Generally speaking, the “[X] as a Service” (XaaS) model has really taken off in the past decade, and has grown to take in more and more aspects of an enterprise’s technological requirements, from back-end mobile to virtual desktop and the vast array of dashboard apps they use every day. Almost every business today will use an element of XaaS as part of its tech infrastructure, because of its scalability, speed, reliability and the cost savings the cloud brings with it.
Cloud platforms such as Amazon Web Services and Microsoft’s Azure are the same type of virtual infrastructure used by brands like Netflix and AirBnB, the scalable solution is seen as more reliable compared to physical hardware which can overload or fail. But cloud isn’t just appropriate for the world’s biggest tech firms, it can also be the most effective way of managing even small quantities of data.
Many organisations might wrongly assume that their data will be more secure if held in an internal system, and less costly to manage. But if cost is a huge determining factor, the cloud does not need physical infrastructure to accommodate growth, this cuts down on storage overheads, maintenance of data centres and results in lower end costs for the customer.
XaaS means that an organisation does not require the capital or human investment to build any software or hardware capability itself, nor the accompanying investment in the associated support, maintenance and end-of-life management.
XaaS models (should) allow flexible scalability, whereas the “traditional” model requires a design for worst case. For example, with a traditional model, if a new product launch is estimated to drive a ten fold increase in business, then the organisation’s applications and associated infrastructure would require an up-front investment to ensure all the solutions are in place to manage at least that ten fold upsurge in usage.

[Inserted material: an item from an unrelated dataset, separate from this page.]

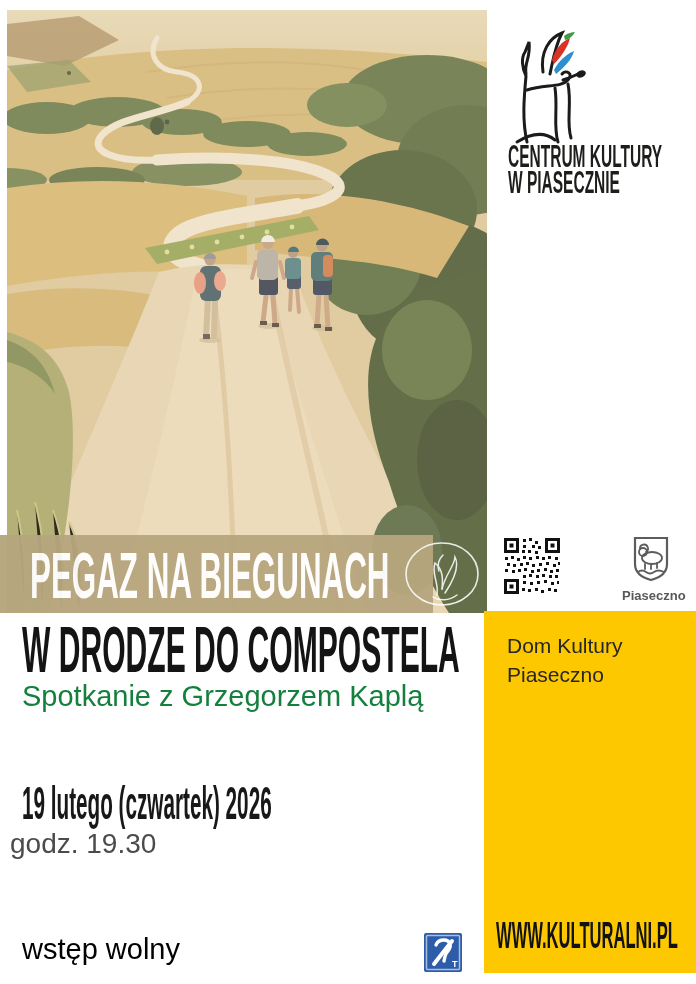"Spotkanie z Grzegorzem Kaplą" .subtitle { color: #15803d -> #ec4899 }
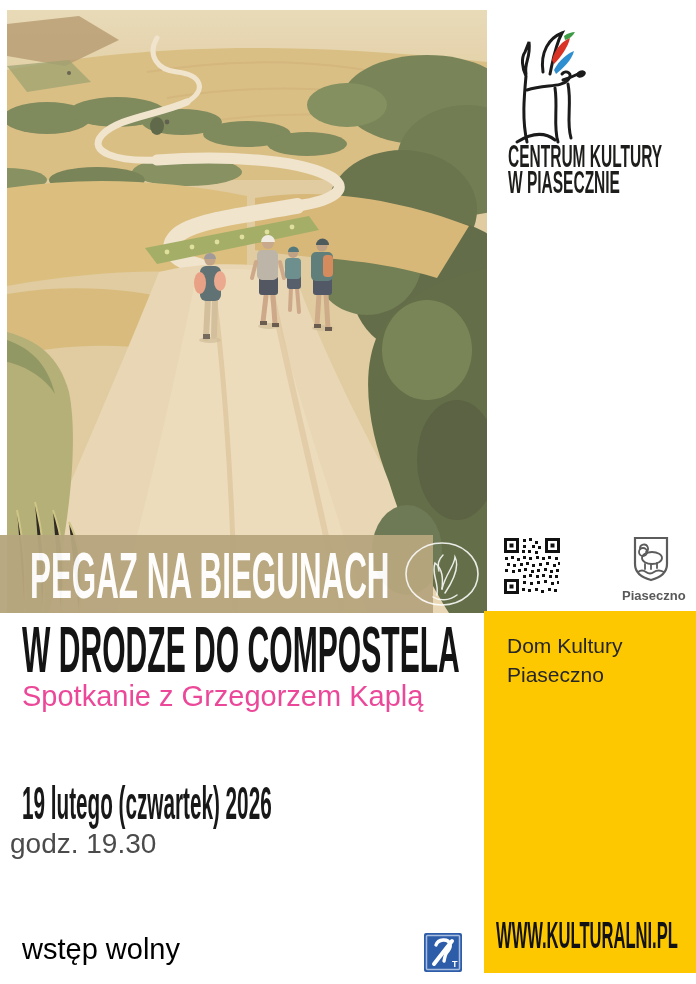"wstęp wolny" .admission { color: #000000 -> #be185d }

XaaS, on the other hand, is designed to be able to scale for the peaks, and return to business as usual levels for the remainder of the time. Importantly the enterprise only pays for its usage on a consumption based model.
We acknowledge that many stakeholders, including regulators, perceive risks with using XaaS models. After all, the storage and transmission of data in the cloud does of course mean relinquishing it outside our own closed environment. However, all perceived and potential risks are comparative – here are some example questions that a bank might face daily:
Is a cloud based XaaS model more or less stable than my current five year old servers in a cupboard on the third floor of my office block? Is an AWS datacenter with multiple power supplies and countless network connections more of less resilient than my current datacenter with a dual power supply (tested once a year) and a dual network connection? Is a Microsoft Azure service which is automatically patched every month, and upgraded well before end-of-life more or less resilient than my environment which is managed by a single admin, when he has the time to do so? Does an XaaS platform which is “PCI-DSS, HIPAA/HITECH, FedRAMP, GDPR, FIPS 140-2, and NIST 800-171 compliant” give our customers more or less comfort than a standard ISO27001 platform?
Of course we recognise that there will always be aspects of an institution’s ever more complex digital real estate that they will insist on creating and owning themselves, or plugging in from trusted third party vendors. But once again this is where the concept of the ecosystem definitively comes into its own.